An optimistic forecast can be hugely consequential. You will invest in the development of a product (R&D). You will pay for inputs to manufacture the sensors. You will pay your employees to manufacture the sensors, yet you don't generate any revenue on the unsold sensors. Additionally, you are penalized with inventory carrying costs. The consequences don't end there. The next round you will need to sell that previously unsold inventory. Therefore, the production in the current will need to be reduced. This can negatively impact your capacity utilization. Finally, students find themselves strapped for cash because they expected the revenues from the unsold sensors, as indicated by the estimated ending cashing balance. There is not revenue from unsold sensors, and an emergency loan may be necessary to remain solvent.
Capsim Mullens thankyou for the great concise explanation. If the awareness and sales budgets increase by whole $1000s (millions) then how can incremental changes of $$ be measured as far as percentage of awareness/accessibility increases?
You must refer to the graph provided in the player's guide. You can determine the percentage increase in awareness for each level of investment with the graph. However, you should be aware that you experience diminishing marginal returns on expenditures for awareness, and you lose a third of your awareness each round.
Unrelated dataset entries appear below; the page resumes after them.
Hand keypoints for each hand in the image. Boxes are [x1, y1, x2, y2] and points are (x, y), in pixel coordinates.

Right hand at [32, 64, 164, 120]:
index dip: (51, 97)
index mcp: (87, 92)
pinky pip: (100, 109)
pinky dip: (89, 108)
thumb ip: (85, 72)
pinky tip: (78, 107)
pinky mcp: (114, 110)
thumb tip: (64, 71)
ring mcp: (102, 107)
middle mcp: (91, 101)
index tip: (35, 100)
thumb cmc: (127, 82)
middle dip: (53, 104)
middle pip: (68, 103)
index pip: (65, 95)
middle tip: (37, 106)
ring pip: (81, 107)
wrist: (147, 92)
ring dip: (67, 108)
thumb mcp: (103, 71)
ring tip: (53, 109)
Thank you for the video, in the guide we have a formula to forecast (Total Industry Demand) ( 1+ segment growth rate)(Market share), do you think this is a good formula to forecast or could you explain me how can I do a better a forecast?
Thank you,
The forecasting method you mentioned is adequate as a baseline forecast. However, it doesn't account for any initiatives you or your competitors undertake. Also, I would use my previous round product sales, as opposed to total segment demand, to calculate forecasts. In early rounds, you may have products competing in multiple segment which only make the calculation marginally more difficult (segment A sales * (1+segment A growth rate) + segment B sales * (1+segment B growth rate)).There's no reason to believe that all firms in the industry will capture an equal share of the segment growth.
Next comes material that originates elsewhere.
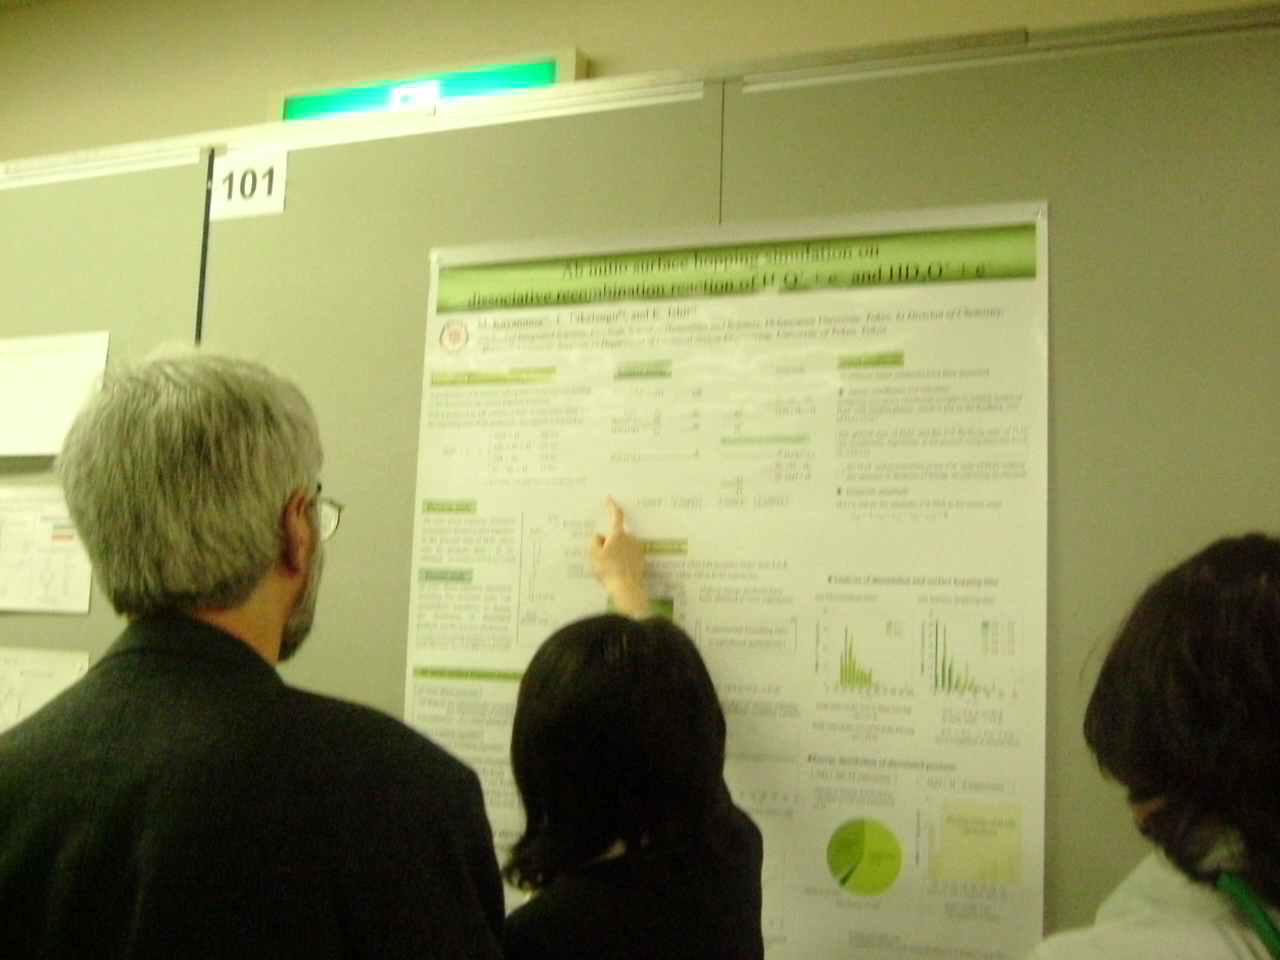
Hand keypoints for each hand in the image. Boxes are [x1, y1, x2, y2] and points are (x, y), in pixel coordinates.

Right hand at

To improve the accuracy of your forecasts, I would encourage you to examine changes in your benchmark prediction before and after changes (decisions). You can also use this method to determine if investments are prudent. As an example, you can increase your promotional budget by $500k. If you find a corresponding increase in sales of 100k units (on the benchmark prediction) and you're earning $10 per shoe, this would likely be a good investment. As noted, the benchmark prediction is useful in understanding how changes will influence your demand. You can then adjust your forecasts accordingly. If you have a revised sensor being introduced in the market, adjust your forecast accordingly. You can also pick up on trends in competitor actions and adjust your forecasts for this. You should also consider your actual market share vs potential market share. If you under produced and stocked out in the previous round, establishing a new forecast based on the previous inaccurate forecast is not particularly helpful.
Thank you for your reply it really help me to understand better my forecast. And I have another question I hope you could give some advise. On round two I unfortunately got and Emergency loan of $21,404.184. I am doing some changes in my R&D section and going to do some at marketing. And I am planning to take all my available in ling term bonds. Do you have any tips I would really appreciated it.
Mullens
thank you so so so much
Hello, this semester my I going to perform the capsim simulation. I am bit nervous how I have to do the simulation. I have never done this kind of simulations before. Is there anyone in this group who can help to understand what exactly simulation is and how I have to perform in this simulation? Please help to clear the simulation.